═══ SUPPLIED MATERIAL

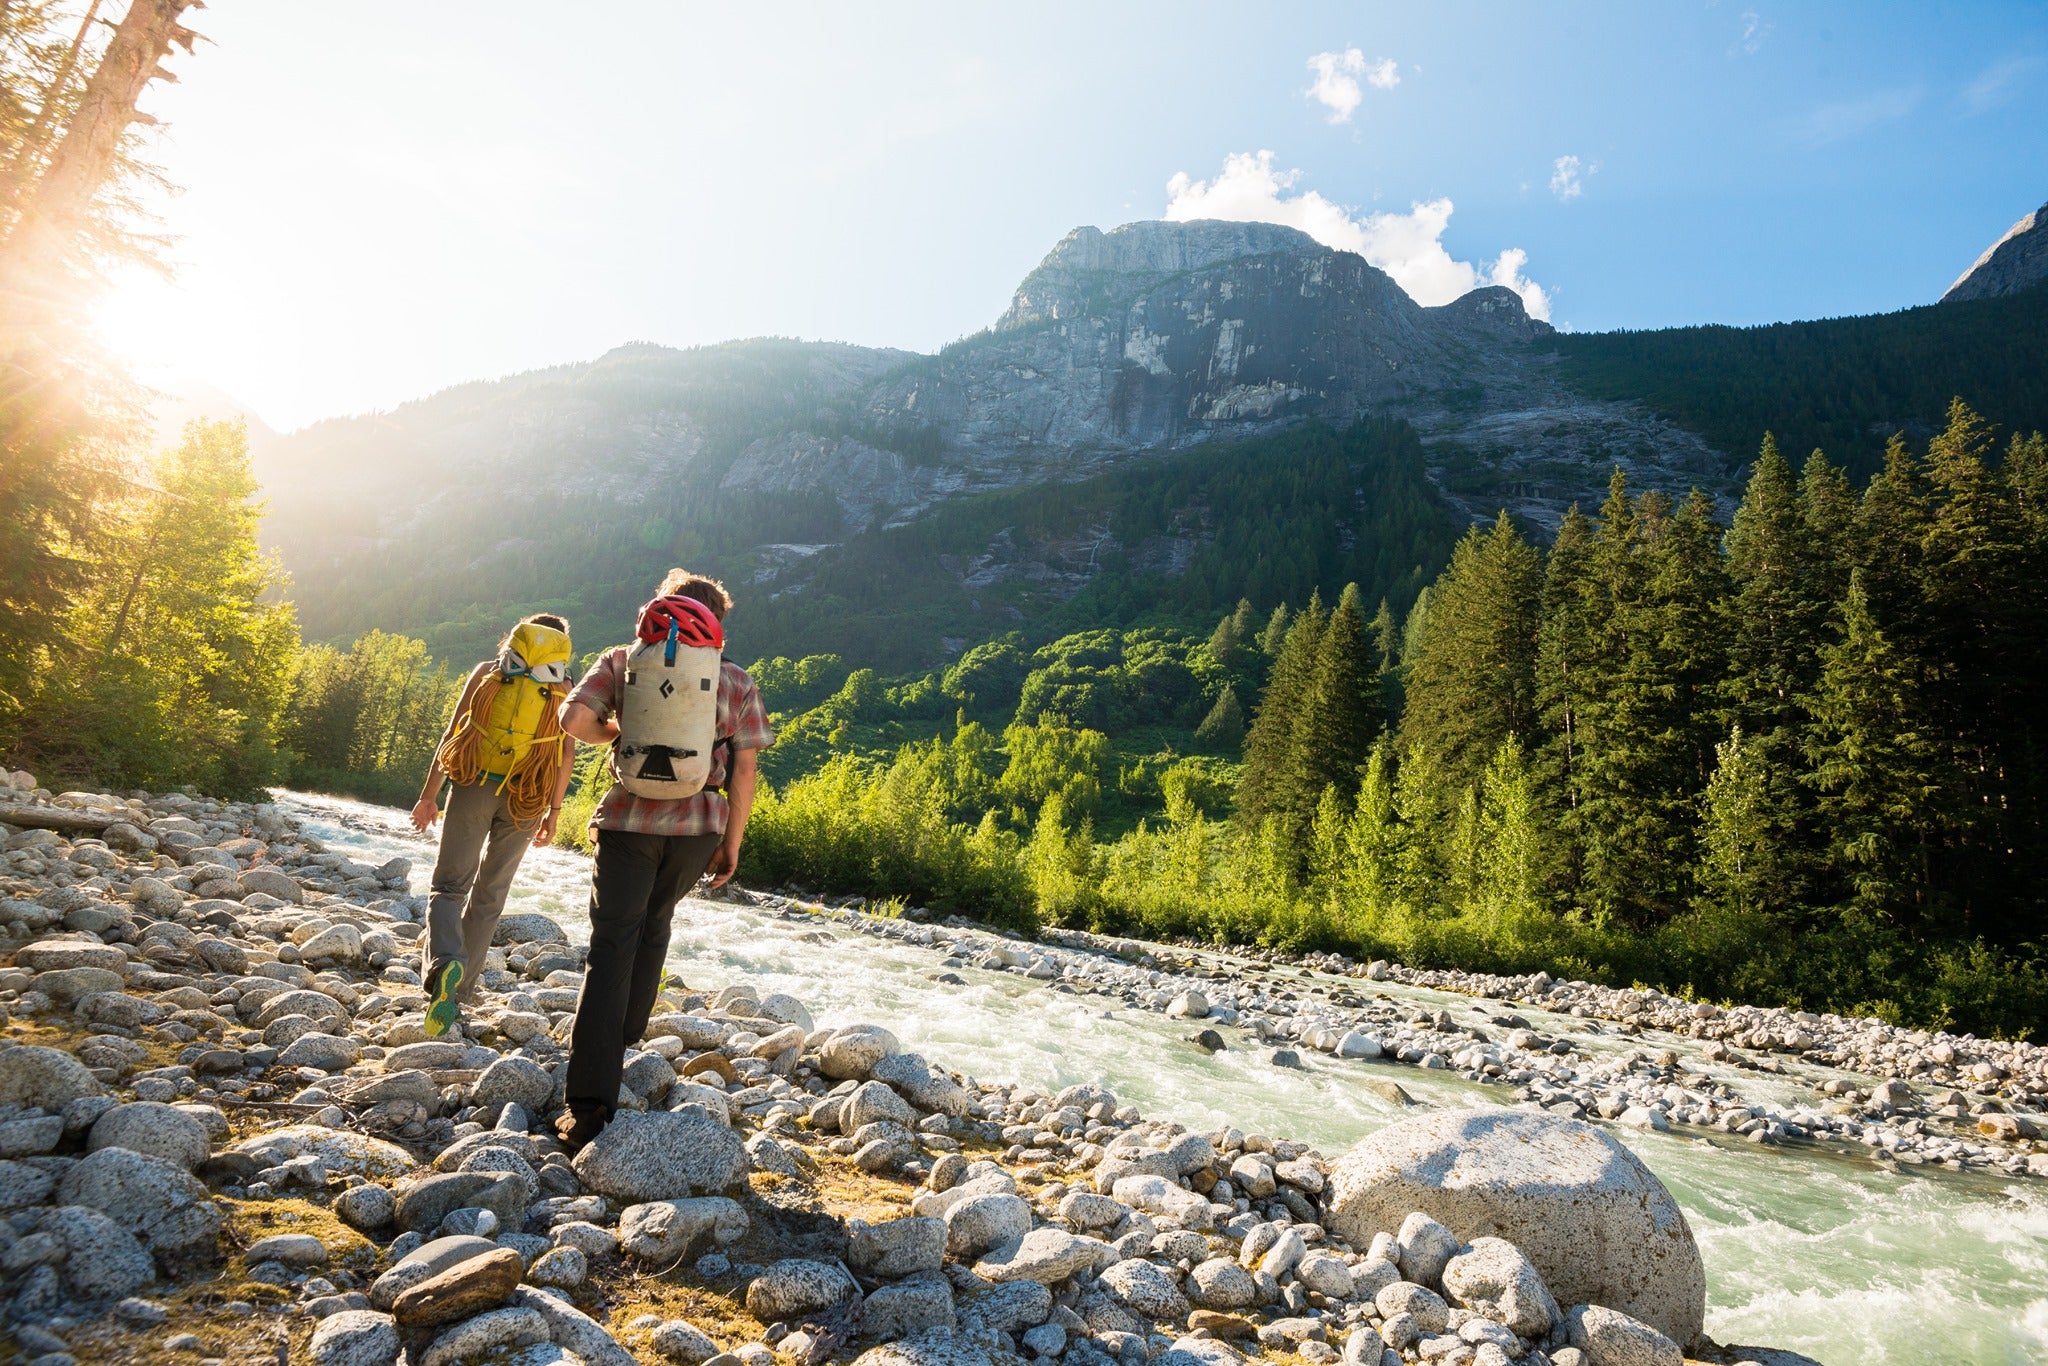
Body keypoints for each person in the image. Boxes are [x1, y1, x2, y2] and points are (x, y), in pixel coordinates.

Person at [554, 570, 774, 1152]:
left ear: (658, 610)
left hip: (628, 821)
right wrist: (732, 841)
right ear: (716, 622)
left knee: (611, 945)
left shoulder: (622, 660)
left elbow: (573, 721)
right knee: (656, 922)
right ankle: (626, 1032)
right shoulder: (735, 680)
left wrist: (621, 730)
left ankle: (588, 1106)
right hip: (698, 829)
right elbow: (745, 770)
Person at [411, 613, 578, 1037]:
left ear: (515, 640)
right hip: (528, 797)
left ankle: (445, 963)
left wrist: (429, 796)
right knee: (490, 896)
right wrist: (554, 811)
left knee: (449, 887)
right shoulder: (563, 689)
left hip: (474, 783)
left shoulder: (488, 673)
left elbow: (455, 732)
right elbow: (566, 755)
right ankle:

══════

# ASSIGNED TASK
This exercise needs every entry retyped exactly, with the pictures removed.

# TASK RESULT
Body keypoints for each person in the image. Boxes are [x1, y1, x2, y2] and points are (x, y), in pixel coordinates.

Person at [554, 570, 774, 1152]:
left ear: (658, 610)
left hip: (628, 821)
right wrist: (732, 841)
right ear: (716, 622)
left knee: (611, 945)
left shoulder: (622, 660)
left elbow: (573, 721)
right knee: (656, 922)
right ankle: (626, 1032)
right shoulder: (735, 680)
left wrist: (621, 730)
left ankle: (588, 1106)
right hip: (698, 829)
right elbow: (745, 770)
Person at [411, 613, 578, 1037]:
left ear: (515, 640)
right hip: (528, 797)
left ankle: (445, 963)
left wrist: (429, 796)
right knee: (490, 896)
right wrist: (554, 811)
left knee: (449, 887)
right shoulder: (563, 689)
left hip: (474, 783)
left shoulder: (488, 673)
left elbow: (455, 732)
right elbow: (566, 755)
right ankle:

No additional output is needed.